Navette à hydrogène : une presque première

“La première navette à hydrogène de France…” La presse nantaise n’a pas tardé à nous faire part de cette nouvelle “première” nantaise. Il est vrai qu’à quelques mois des municipales, il convient de souligner combien Nantes innove et comment notre “belle et grande métropole” (comme aime le répéter Johanna Rolland) donne le bon exemple s’agissant du développement durable.

Hélas, la réalité est, à nouveau, est un peu moins brillante que celle qui nous est “vendue”. En effet cette navette à hydrogène n’est pas du tout une “première en France”. Il existe en effet une navette à hydrogène en circulation, depuis novembre 2017, dans le port de La Rochelle. Après les navettes autonomes (cf l’article de Nantes +), après cette navette à hydrogène, Presse-Océan et Ouest-France devraient bientôt nous apprendre, via un communiqué de Nantes Métropole, que Nantes vient d’inventer le fil à couper le beurre. Blanc naturellement.

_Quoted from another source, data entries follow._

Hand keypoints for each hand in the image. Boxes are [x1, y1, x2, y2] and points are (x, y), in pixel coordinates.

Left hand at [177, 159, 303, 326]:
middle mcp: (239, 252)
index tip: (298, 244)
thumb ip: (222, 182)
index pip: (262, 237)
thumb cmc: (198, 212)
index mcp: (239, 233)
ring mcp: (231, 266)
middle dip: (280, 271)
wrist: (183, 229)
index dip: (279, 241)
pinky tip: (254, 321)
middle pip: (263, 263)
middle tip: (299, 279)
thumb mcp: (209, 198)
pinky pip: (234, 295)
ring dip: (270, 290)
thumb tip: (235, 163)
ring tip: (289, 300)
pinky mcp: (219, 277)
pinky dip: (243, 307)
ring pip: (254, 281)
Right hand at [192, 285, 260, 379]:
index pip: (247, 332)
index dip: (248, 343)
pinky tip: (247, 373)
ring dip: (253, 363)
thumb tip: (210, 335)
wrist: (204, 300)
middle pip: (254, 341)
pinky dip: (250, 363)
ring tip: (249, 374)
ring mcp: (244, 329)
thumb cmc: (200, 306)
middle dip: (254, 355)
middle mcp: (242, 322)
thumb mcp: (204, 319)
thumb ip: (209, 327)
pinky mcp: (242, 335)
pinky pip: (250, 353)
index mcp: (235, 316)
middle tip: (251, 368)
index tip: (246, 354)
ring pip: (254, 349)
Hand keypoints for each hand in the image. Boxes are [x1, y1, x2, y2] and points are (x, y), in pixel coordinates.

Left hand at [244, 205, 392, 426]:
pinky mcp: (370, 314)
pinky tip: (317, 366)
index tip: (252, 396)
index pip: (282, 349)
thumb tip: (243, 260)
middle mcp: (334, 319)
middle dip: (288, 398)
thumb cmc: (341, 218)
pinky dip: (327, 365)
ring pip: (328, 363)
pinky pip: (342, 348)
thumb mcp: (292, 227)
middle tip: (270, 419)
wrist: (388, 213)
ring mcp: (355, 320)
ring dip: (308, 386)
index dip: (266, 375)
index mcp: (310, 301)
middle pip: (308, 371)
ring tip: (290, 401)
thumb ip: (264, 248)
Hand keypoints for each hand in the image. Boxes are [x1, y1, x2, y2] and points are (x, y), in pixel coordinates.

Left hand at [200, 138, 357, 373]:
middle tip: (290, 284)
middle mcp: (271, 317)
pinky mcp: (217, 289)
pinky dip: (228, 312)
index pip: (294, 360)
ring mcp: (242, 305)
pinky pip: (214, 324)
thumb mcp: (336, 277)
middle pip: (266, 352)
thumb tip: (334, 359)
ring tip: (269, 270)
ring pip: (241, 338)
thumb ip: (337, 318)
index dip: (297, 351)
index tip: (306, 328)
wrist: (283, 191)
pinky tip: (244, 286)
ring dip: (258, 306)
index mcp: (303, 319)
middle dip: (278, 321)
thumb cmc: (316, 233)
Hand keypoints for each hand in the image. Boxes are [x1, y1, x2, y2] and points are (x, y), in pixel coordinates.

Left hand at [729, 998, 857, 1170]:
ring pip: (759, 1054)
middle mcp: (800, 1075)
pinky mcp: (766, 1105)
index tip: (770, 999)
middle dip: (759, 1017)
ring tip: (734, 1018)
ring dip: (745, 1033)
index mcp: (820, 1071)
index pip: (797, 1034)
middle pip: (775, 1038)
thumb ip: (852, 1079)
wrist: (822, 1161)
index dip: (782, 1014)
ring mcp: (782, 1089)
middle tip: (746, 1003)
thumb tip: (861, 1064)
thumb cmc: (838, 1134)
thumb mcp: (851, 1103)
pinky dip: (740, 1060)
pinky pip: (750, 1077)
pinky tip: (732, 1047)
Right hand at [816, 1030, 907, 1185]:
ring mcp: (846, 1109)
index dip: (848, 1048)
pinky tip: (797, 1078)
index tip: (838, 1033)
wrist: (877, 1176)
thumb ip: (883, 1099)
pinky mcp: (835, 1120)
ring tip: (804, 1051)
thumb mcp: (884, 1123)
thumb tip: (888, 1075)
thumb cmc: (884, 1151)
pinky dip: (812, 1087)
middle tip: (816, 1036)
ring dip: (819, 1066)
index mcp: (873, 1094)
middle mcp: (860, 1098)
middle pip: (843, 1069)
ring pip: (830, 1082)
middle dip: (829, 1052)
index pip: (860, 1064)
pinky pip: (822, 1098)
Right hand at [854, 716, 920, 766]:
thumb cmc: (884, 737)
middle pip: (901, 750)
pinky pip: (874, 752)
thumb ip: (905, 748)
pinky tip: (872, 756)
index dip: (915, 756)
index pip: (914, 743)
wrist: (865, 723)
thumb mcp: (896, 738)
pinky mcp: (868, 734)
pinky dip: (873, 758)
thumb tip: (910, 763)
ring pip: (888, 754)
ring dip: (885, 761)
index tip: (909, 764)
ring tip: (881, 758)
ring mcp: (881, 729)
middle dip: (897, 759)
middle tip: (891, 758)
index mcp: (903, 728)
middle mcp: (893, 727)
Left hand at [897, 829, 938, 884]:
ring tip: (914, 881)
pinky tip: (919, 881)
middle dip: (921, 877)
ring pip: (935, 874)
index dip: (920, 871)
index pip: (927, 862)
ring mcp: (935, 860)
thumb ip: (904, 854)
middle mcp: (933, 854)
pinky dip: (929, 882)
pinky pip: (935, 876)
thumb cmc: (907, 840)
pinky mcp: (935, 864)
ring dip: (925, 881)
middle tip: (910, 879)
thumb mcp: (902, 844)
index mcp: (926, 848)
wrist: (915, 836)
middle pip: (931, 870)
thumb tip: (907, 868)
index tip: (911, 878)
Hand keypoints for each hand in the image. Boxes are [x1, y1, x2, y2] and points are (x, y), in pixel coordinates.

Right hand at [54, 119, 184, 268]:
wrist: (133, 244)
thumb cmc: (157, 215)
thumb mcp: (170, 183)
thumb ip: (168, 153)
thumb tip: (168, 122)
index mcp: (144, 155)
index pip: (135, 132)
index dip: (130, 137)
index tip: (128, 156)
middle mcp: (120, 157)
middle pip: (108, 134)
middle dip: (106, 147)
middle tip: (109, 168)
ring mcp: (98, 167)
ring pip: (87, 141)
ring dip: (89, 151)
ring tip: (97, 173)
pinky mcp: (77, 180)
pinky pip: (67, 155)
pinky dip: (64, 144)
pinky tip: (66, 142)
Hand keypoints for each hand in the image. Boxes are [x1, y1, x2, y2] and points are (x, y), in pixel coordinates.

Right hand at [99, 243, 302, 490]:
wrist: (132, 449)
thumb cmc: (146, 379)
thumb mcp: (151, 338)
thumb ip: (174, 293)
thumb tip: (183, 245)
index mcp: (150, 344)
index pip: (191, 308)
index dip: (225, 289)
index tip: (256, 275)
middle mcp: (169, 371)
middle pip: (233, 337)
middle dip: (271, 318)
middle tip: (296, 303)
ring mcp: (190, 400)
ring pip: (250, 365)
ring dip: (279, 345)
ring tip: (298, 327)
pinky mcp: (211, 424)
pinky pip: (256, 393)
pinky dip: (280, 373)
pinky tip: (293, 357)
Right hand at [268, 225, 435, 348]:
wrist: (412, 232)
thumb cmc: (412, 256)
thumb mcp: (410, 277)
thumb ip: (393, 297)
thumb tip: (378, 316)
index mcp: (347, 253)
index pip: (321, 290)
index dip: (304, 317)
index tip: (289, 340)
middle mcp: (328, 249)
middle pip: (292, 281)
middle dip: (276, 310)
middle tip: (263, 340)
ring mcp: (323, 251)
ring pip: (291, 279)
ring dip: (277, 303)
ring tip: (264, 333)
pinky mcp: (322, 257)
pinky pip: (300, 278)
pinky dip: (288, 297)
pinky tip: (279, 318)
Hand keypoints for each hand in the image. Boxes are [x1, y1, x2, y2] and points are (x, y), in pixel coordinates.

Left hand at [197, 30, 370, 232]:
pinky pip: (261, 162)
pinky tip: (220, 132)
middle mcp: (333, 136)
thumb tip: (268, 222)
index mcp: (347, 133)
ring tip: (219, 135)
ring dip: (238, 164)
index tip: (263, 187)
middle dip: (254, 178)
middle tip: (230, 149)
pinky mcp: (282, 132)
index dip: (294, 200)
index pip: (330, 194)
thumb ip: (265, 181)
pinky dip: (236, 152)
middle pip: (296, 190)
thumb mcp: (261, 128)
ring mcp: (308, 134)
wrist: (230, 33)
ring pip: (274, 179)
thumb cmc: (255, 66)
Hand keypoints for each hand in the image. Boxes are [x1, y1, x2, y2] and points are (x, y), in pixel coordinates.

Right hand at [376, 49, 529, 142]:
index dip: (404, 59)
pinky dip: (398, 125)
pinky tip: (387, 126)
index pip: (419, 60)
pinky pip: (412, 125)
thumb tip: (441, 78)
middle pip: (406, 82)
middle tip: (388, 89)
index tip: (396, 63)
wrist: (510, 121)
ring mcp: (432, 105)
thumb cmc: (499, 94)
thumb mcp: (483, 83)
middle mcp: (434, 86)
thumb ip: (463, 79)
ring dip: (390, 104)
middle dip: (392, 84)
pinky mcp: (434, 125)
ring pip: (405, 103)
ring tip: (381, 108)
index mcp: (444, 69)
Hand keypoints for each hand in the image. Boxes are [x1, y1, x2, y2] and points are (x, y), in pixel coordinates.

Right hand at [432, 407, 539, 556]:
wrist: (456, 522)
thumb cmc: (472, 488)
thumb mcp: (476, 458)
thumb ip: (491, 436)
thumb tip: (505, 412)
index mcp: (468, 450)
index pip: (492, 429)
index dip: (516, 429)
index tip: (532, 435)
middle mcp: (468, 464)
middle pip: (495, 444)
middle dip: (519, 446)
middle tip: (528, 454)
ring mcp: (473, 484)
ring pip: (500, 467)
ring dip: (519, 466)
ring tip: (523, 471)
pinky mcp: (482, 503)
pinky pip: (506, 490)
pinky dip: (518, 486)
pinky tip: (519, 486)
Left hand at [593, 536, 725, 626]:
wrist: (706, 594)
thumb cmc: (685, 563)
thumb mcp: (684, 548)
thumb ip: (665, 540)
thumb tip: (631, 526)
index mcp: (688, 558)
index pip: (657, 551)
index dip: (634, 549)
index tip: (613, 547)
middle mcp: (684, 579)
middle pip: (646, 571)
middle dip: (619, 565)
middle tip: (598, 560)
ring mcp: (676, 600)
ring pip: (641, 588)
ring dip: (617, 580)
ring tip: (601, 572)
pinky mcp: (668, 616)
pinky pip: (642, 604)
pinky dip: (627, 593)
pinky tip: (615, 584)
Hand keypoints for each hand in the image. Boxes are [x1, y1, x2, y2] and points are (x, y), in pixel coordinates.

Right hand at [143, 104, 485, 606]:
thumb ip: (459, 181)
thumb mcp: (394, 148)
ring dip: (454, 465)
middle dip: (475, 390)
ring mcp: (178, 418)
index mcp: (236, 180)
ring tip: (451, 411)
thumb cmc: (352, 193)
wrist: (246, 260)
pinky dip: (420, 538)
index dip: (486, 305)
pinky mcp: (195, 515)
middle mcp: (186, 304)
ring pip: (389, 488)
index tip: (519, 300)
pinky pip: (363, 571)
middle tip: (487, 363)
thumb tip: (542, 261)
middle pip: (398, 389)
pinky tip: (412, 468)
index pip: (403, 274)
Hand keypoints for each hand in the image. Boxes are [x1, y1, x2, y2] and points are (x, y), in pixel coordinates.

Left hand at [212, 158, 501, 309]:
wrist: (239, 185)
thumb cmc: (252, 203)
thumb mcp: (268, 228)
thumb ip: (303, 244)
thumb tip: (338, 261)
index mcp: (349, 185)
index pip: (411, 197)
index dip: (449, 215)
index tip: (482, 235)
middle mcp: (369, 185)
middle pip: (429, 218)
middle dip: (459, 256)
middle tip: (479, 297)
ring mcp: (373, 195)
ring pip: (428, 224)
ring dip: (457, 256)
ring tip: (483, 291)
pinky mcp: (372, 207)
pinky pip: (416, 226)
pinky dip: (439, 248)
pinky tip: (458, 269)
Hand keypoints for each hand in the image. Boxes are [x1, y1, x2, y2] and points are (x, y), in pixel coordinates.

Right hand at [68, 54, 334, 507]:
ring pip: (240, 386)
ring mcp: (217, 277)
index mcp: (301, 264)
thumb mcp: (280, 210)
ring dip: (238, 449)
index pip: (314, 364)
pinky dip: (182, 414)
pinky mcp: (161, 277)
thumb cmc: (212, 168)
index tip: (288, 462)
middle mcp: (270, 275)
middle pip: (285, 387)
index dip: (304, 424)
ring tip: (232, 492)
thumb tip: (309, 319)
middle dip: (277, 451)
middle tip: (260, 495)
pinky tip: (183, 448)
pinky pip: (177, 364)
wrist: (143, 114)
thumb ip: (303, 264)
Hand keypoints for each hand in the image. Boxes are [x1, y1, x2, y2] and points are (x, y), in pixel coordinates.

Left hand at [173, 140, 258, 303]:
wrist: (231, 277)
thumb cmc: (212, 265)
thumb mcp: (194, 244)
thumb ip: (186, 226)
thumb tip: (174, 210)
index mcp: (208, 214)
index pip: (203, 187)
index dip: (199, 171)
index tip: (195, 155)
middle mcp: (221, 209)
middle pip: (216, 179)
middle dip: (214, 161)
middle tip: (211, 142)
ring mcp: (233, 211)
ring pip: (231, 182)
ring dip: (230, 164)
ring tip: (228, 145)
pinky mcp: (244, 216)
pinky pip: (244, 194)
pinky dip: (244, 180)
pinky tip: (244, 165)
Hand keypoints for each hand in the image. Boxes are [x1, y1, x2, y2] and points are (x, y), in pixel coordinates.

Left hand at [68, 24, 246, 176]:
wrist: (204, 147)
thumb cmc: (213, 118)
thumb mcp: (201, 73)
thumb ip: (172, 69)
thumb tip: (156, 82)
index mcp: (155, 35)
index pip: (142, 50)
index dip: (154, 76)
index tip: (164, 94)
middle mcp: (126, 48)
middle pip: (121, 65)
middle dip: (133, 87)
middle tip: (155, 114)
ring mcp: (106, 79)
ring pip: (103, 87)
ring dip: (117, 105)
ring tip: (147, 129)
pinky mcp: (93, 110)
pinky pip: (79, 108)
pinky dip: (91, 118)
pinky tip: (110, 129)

Soyons sérieux. On ne peut bien sûr que se féliciter de voir Nantes, après d’autres métropoles, se soucier de mettre en place des transports moins polluants. Mais on peut légitimement s’interroger sur la qualité de l’information donnée quotidiennement aux Nantaises et aux Nantais. Une navette à hydrogène, c’est de la bombe, coco ! Personne, ni à Presse-Océan, ni à Ouest-France (quotidien de référence ?), n’a pris le temps de vérifier l’information donnée par le service communication de Nantes Métropole. On reprend donc, mot pour mot, les (bonnes] paroles d’élu(e)s, ravi(e)s de participer à cette “première en France”. Et on en rajoute, photos à l’appui, sur l’importance de cet événement.

Sauf que cette première n’en est pas vraiment une. Même s’il convient de souligner que cette nouvelle navette a été mise en service sur l’Erdre et que celle de La Rochelle, faisant la navette entre le vieux port et les Minimes, circule en eau salée ! Dans l’attente d’analyses plus précises sur la salinité de l’eau de l’Erdre, Nantes peut donc légitimement revendiquer la première “navette fluviale”. Subtil, non ? Reste juste à la presse locale de mettre un bémol à son concert de superlatifs… mais c’est un autre débat.